Fine Tuning - uw-ssec/llmaven GitHub Wiki

🛠️ Fine-Tuning

Overview

Fine-tuning is a potential next step in adapting large language models (LLMs) for specialized use within the LLMaven platform. At the Scientific Software Engineering Center (SSEC), we are exploring the value of fine-tuning a model or set of models specifically for Research Software Engineers (RSEs). These models could act as dedicated agents, guardrails, or both—integrating seamlessly within the broader agentic system.

🔍 Why Fine-Tune?

Research Software Engineering presents a unique set of challenges that generic models often do not understand well. Domain-specific language, workflows, and expectations require tailored model behavior. By fine-tuning, we aim to:

  • Improve task relevance and specificity
  • Provide more accurate and context-aware outputs
  • Create agents that better reflect the values and patterns of RSE work

We are in active discussions about the potential use cases for maximizing impact.

🧪 Current Exploration and Planning

We are currently in the exploratory phase of this effort. No fine-tuning has begun yet. Our discussions so far include:

  • Initial Idea: Fine-tune an LLM on Research Software Engineering tasks, allowing the model to serve as a standalone agent or as a guardrail.
  • Critical Task Mapping: Identify what kinds of tasks and outputs we expect from an RSE-aware LLM (e.g., summarization, semantic diffs, code review suggestions).
  • Data Source Strategy:
  • Use GitHub issues as inputs
  • Use associated pull requests as outputs
  • Apply filtering/cleaning to ensure quality and relevance

🧱 Evaluating Base Models

Carlos proposed starting by evaluating a small set of open-source base models to understand how they perform on representative tasks. This includes:

  • Selecting general-purpose models and testing them on RSE-aligned input/output tasks
  • Comparing their performance to how an RSE might approach the problem
  • Conducting human evaluations to identify where models succeed or fall short

If deficiencies are found, fine-tuning will be considered to improve specific areas.
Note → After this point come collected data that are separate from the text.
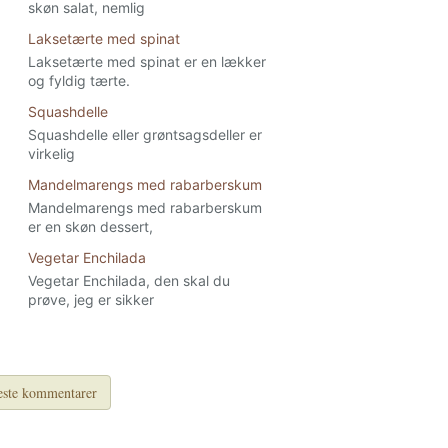
skøn salat, nemlig
Laksetærte med spinat
Laksetærte med spinat er en lækker
og fyldig tærte.
Squashdelle
Squashdelle eller grøntsagsdeller er
virkelig
Mandelmarengs med rabarberskum
Mandelmarengs med rabarberskum
er en skøn dessert,
Vegetar Enchilada
Vegetar Enchilada, den skal du
prøve, jeg er sikker
ste kommentarer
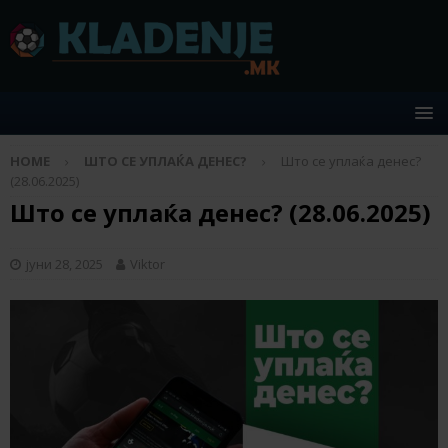
HOME
ШТО СЕ УПЛАЌА ДЕНЕС?
Што се уплаќа денес?
(28.06.2025)
Што се уплаќа денес? (28.06.2025)
јуни 28, 2025
Viktor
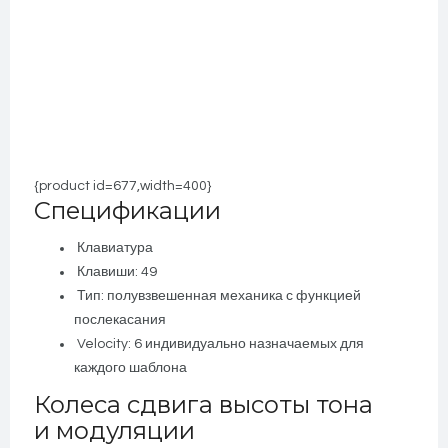
{product id=677,width=400}
Спецификации
Клавиатура
Клавиши: 49
Тип: полувзвешенная механика с функцией
послекасания
Velocity: 6 индивидуально назначаемых для
каждого шаблона
Колеса сдвига высоты тона
и модуляции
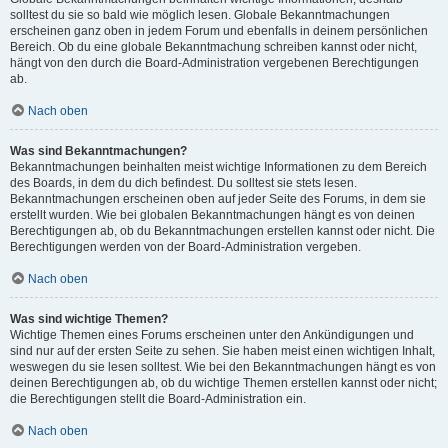
solltest du sie so bald wie möglich lesen. Globale Bekanntmachungen
erscheinen ganz oben in jedem Forum und ebenfalls in deinem persönlichen
Bereich. Ob du eine globale Bekanntmachung schreiben kannst oder nicht,
hängt von den durch die Board-Administration vergebenen Berechtigungen
ab.
Nach oben
Was sind Bekanntmachungen?
Bekanntmachungen beinhalten meist wichtige Informationen zu dem Bereich
des Boards, in dem du dich befindest. Du solltest sie stets lesen.
Bekanntmachungen erscheinen oben auf jeder Seite des Forums, in dem sie
erstellt wurden. Wie bei globalen Bekanntmachungen hängt es von deinen
Berechtigungen ab, ob du Bekanntmachungen erstellen kannst oder nicht. Die
Berechtigungen werden von der Board-Administration vergeben.
Nach oben
Was sind wichtige Themen?
Wichtige Themen eines Forums erscheinen unter den Ankündigungen und
sind nur auf der ersten Seite zu sehen. Sie haben meist einen wichtigen Inhalt,
weswegen du sie lesen solltest. Wie bei den Bekanntmachungen hängt es von
deinen Berechtigungen ab, ob du wichtige Themen erstellen kannst oder nicht;
die Berechtigungen stellt die Board-Administration ein.
Nach oben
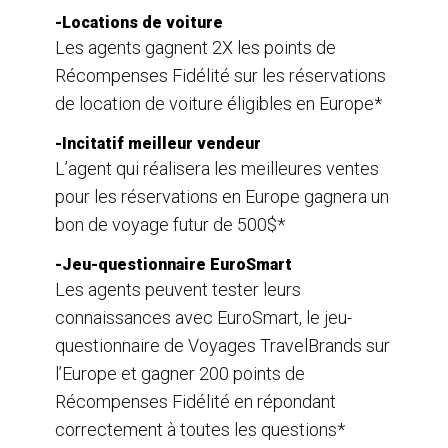
-Locations de voiture
Les agents gagnent 2X les points de
Récompenses Fidélité sur les réservations
de location de voiture éligibles en Europe*
-Incitatif meilleur vendeur
L’agent qui réalisera les meilleures ventes
pour les réservations en Europe gagnera un
bon de voyage futur de 500$*
-Jeu-questionnaire EuroSmart
Les agents peuvent tester leurs
connaissances avec EuroSmart, le jeu-
questionnaire de Voyages TravelBrands sur
l’Europe et gagner 200 points de
Récompenses Fidélité en répondant
correctement à toutes les questions*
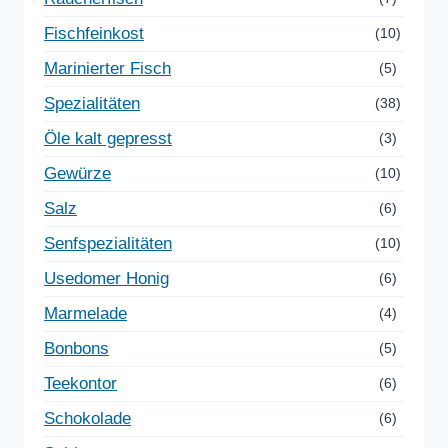
Fischfeinkost
(10)
Marinierter Fisch
(5)
Spezialitäten
(38)
Öle kalt gepresst
(3)
Gewürze
(10)
Salz
(6)
Senfspezialitäten
(10)
Usedomer Honig
(6)
Marmelade
(4)
Bonbons
(5)
Teekontor
(6)
Schokolade
(6)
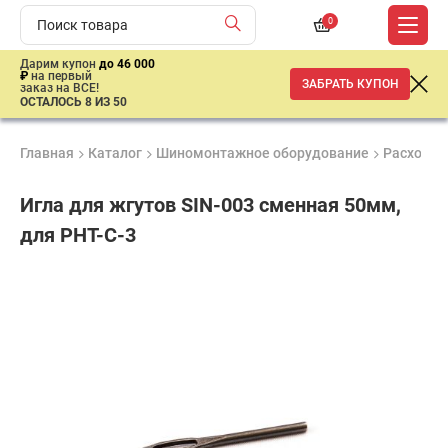
0
Дарим купон
до 46 000
₽
на первый
ЗАБРАТЬ КУПОН
заказ на ВСЕ!
ОСТАЛОСЬ 8 ИЗ 50
Главная
Каталог
Шиномонтажное оборудование
Расходны
Игла для жгутов SIN-003 сменная 50мм,
для PHT-C-3
Продукция
Гарантия
Доставк
сертифицирована
до 3 лет
от 2 дне
49
₽
имальная
ма заказа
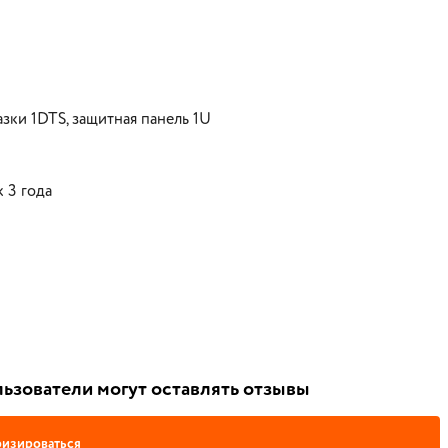
зки 1DTS, защитная панель 1U
 3 года
ьзователи могут оставлять отзывы
изироваться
🧠 Inspiration from Prior Work

Carlos previously fine-tuned a domain-specific embedding model in a B2B sales setting, which improved the relevance of word associations significantly. The same logic may apply here:

  • In general-purpose models, the word “deck” might relate to “patio” or “cards”
  • In the domain-specific version, “deck” mapped to “slides” or “presentation”
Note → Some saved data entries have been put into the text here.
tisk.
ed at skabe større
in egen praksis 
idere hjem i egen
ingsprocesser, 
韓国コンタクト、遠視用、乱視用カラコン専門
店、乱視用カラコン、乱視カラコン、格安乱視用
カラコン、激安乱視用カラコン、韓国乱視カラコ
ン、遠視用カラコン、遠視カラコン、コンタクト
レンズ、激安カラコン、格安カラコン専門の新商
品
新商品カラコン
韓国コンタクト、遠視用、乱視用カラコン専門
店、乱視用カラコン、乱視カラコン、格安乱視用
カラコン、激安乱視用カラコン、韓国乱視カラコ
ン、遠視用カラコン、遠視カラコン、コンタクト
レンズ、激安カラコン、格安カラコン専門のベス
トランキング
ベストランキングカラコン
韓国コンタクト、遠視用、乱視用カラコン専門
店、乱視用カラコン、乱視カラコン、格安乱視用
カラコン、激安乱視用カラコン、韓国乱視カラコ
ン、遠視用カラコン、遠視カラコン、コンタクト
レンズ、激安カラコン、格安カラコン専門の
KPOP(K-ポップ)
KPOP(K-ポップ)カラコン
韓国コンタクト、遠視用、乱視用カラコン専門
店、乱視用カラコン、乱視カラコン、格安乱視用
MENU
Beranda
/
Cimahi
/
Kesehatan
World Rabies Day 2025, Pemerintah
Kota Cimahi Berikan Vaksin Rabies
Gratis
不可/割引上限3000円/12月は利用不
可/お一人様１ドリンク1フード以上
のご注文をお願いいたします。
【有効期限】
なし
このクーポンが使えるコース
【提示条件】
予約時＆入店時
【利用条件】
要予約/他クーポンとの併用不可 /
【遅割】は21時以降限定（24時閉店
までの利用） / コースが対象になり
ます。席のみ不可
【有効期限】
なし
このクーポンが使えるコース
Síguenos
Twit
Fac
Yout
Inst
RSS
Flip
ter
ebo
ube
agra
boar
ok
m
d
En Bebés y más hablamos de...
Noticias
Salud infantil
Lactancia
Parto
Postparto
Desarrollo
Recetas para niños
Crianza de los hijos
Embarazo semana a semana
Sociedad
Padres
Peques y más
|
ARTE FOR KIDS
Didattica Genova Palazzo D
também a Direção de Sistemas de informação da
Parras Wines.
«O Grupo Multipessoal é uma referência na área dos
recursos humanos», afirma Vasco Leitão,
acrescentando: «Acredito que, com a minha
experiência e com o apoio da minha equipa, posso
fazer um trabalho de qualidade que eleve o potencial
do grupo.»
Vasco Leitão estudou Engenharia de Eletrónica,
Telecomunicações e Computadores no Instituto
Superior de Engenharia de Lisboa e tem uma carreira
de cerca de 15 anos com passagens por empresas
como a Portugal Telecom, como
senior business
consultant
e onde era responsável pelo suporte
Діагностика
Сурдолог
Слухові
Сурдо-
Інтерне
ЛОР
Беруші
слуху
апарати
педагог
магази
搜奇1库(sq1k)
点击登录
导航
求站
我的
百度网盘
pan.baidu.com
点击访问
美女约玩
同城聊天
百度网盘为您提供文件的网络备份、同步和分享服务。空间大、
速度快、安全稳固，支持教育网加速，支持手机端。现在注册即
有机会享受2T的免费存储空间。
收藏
We believe scientific software engineering has a similarly unique vocabulary and structure that could benefit from domain tuning.

🧭 What Comes Next

The following milestones are under discussion:

  1. Model Selection: Shortlist a few performant open models to benchmark.
  2. Task Benchmarking: Define representative RSE tasks and evaluate model performance.
  3. Human Evaluation: Use researcher review to identify gaps.
  4. Fine-Tuning Decision: Determine whether fine-tuning is necessary based on results.
  5. Data Strategy Expansion: Once targets are known, curate training data specifically for weak areas.

🔮 Future Directions

We are also exploring the potential of a context sufficiency module, which would:

  • Evaluate whether current memory/context provides enough information for the task
  • Act as a validation layer before agent execution
  • Help guide user interaction or agent decision-making when information is incomplete

This would improve the agent’s ability to ask clarifying questions or initiate fallback flows.